- What is needed
Please write out the lines of the records below as a numbered list, omitting blank lines and the pictures.

┌─ Input

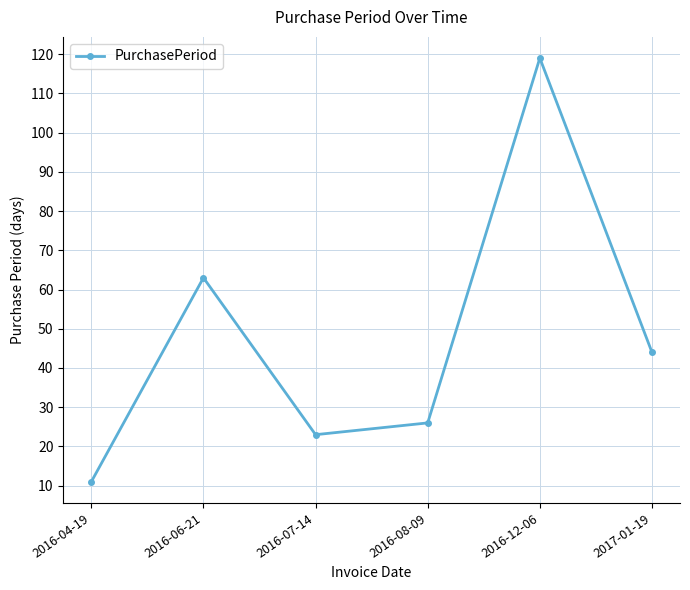

What is the minimum value shown in the chart?

11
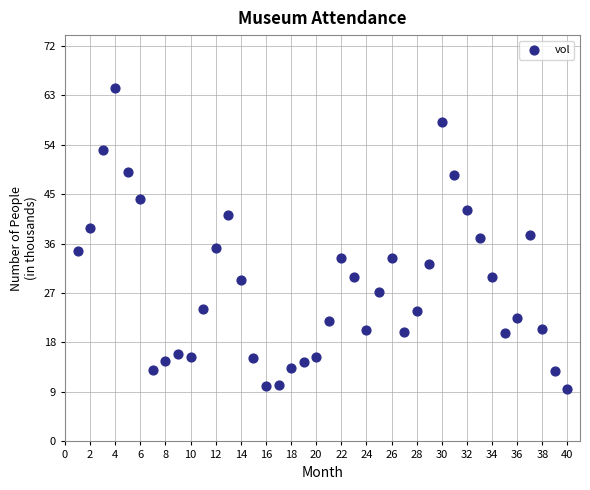

What is the range of Y values (max minus min)?

54.7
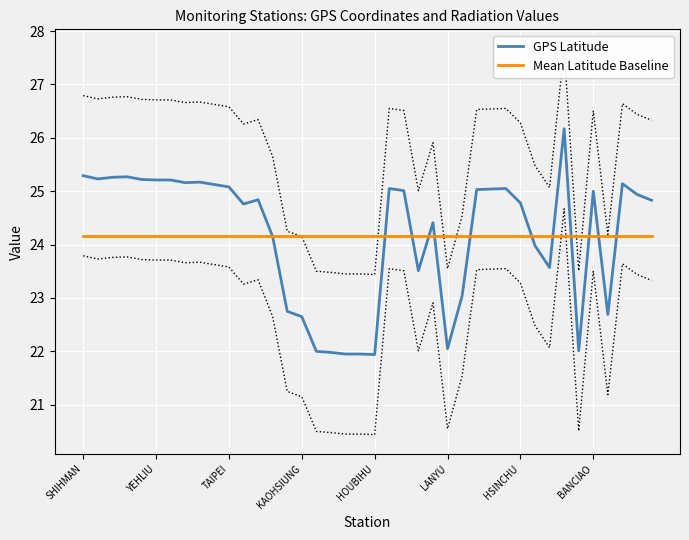

What are all the series names shown in the legend?

GPS Latitude, Mean Latitude Baseline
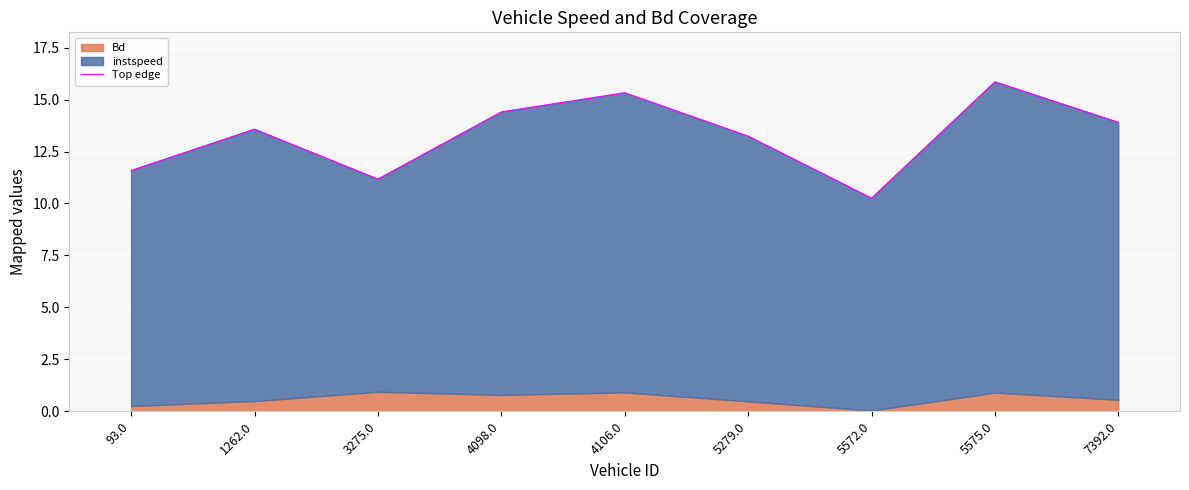

What is the label of the 4th point from the right?

5279.0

└─

- Task solution
1. What is the minimum value shown in the chart?
2. 11
3. What is the range of Y values (max minus min)?
4. 54.7
5. What are all the series names shown in the legend?
6. GPS Latitude, Mean Latitude Baseline
7. What is the label of the 4th point from the right?
8. 5279.0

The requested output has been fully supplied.